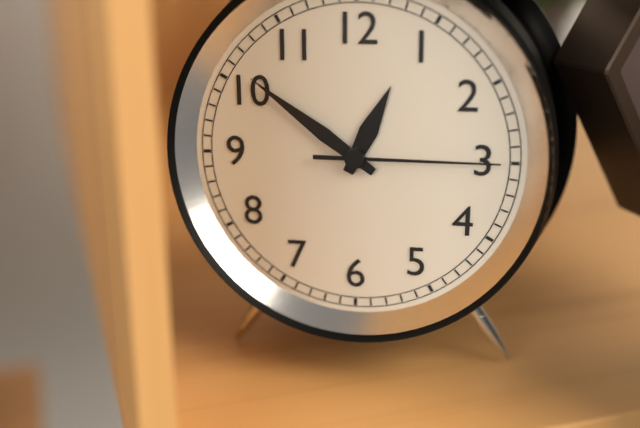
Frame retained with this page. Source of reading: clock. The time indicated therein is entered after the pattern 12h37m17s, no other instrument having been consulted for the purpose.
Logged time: 12h51m15s
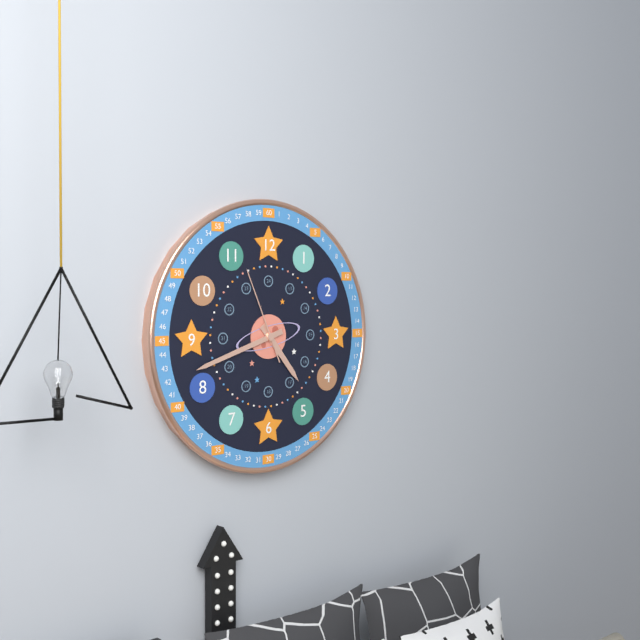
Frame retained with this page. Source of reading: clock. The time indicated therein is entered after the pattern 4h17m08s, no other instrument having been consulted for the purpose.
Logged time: 4h42m56s
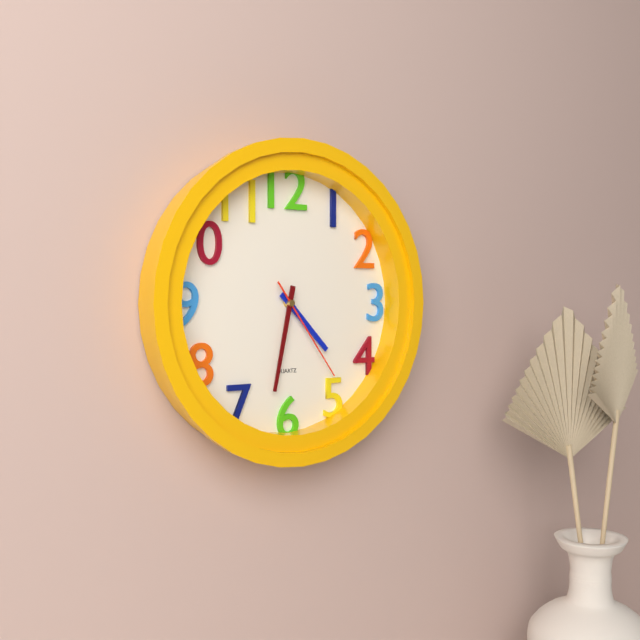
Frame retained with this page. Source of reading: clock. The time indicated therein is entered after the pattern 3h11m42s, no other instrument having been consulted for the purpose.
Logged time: 4h32m24s
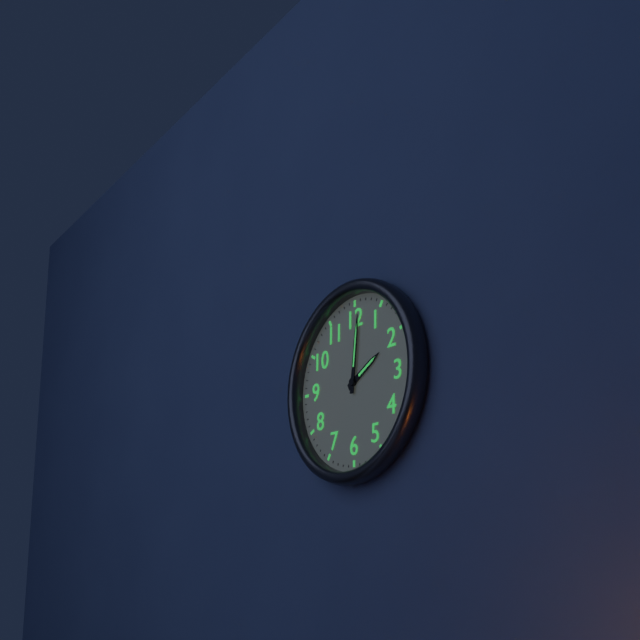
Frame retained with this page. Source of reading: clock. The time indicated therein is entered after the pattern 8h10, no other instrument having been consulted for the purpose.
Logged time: 2h01
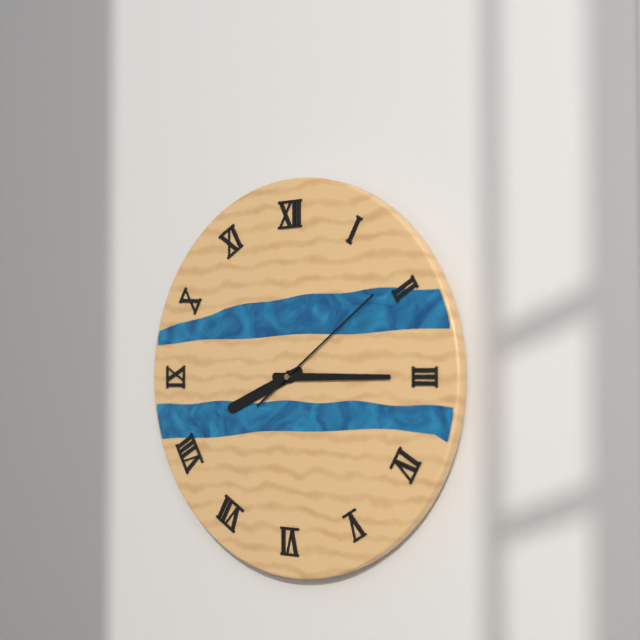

**REQUIREMENT**
Format every line of the listing above as a Markdown table with the columns Row and Line text, numbering the rows and skipping blank lines. Omit the pictures.

**WRITTEN SOLUTION**
| Row | Line text |
|---|---|
| 1 | Frame retained with this page. Source of reading: clock. The time indicated therein is entered after the pattern 12h37m17s, no other instrument having been consulted for the purpose. |
| 2 | Logged time: 12h51m15s |
| 3 | Frame retained with this page. Source of reading: clock. The time indicated therein is entered after the pattern 4h17m08s, no other instrument having been consulted for the purpose. |
| 4 | Logged time: 4h42m56s |
| 5 | Frame retained with this page. Source of reading: clock. The time indicated therein is entered after the pattern 3h11m42s, no other instrument having been consulted for the purpose. |
| 6 | Logged time: 4h32m24s |
| 7 | Frame retained with this page. Source of reading: clock. The time indicated therein is entered after the pattern 8h10, no other instrument having been consulted for the purpose. |
| 8 | Logged time: 2h01 |